It seems to me that the decentralized approach of ROS2 has a hard time of scaling with larger networks (100 to 10000 Nodes). For comparison, I have implemented a most minimal Node in both ROS1 and ROS2:
Ros 1 Minimal Node
#include <ros/ros.h>
class MinimalNode
{
public:
MinimalNode()
{
ROS_INFO("Hello");
}
};
int main(int argc, char** argv)
{
ros::init(argc, argv, "min_node");
MinimalNode node;
ros::spin();
return 0;
}
Ros 2 Minimal Node
#include <rclcpp/rclcpp.hpp>
class MinimalNode : public rclcpp ::Node
{
public:
MinimalNode() : rclcpp::Node("minimal") { RCLCPP_INFO(this->get_logger(), "Hello"); }
};
int main(int argc, char** argv)
{
rclcpp::init(argc, argv);
rclcpp::Node::SharedPtr node = std::make_shared<MinimalNode>();
rclcpp::spin(node);
return 0;
}
I launched multiple copies of these nodes and recorded the physical memory use via ps
.
1 Node 100 Nodes 200 Nodes 1000 Nodes
ROS1 11MB 11MB 11MB 11MB
ROS2
FastRTPS 11MB 36MB 44MB ran out of memory
Connext 33MB 58MB failed -
OpenSplice 26MB memleak? - -
Under Connext RTI I began seeing the following error after having started about 100 Nodes, which is why I labeled the attempts to spawn more than that as ‘failed’:
[min_node-94] [D0013|ENABLE]DDS_DomainParticipantPresentation_reserve_participant_index_entryports:!enable reserve participant index
[min_node-94] [D0013|ENABLE]DDS_DomainParticipant_enableI:Automatic participant index failed to initialize.PLEASE VERIFY CONSISTENT TRANSPORT / DISCOVERY CONFIGURATION.

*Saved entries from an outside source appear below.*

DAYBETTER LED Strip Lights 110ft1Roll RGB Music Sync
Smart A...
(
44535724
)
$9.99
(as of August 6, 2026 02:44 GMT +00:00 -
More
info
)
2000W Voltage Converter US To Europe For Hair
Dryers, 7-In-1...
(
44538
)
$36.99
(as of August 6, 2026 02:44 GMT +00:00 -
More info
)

With OpenSplice, my nodes seem to suffer from a memory leak. The leak occurs once OpenSplice throws the following error:
[min_node-22] Report : API_INFO
[min_node-22] Date : 2020-02-21T14:33:49+0100
[min_node-22] Description : The number of samples '5000' has surpassed the warning level of '5000' samples.
[min_node-22] Node : <hostname>
[min_node-22] Process : min_node <22398>
[min_node-22] Thread : dq.builtins 7f5ec5269700
[min_node-22] Internals : 6.9.190705OSS///v_checkMaxSamplesWarningLevel/v_kernel.c/1940/769 /1582292029.991222504/13
With few nodes (50 is fine for example) I do not see the error and no memleak occurs either.
Among the three tested middlewares, only FastRTPS appears to be able to support larger networks of nodes. Even then however, the memory usage quickly ramps up and essentially bottlenecks the possible network size.
Since this is only considering the absolute most bare-bone node one could implement, I have concerns about how well ROS2 can scale up with large networks of hundreds of nodes. Seeing that the overhead of a very simple node could easily go into the 100s of MB with increasing network size, this puts further constraints on embedded devices running such a node in a large network.
I would be very interested in hearing what kind of strategic choices have been made with respect to a large number of nodes. Are networks of >1000 nodes considered outside the scope of ROS2?
Furthermore, what techniques do exist to cope with this hunger for memory?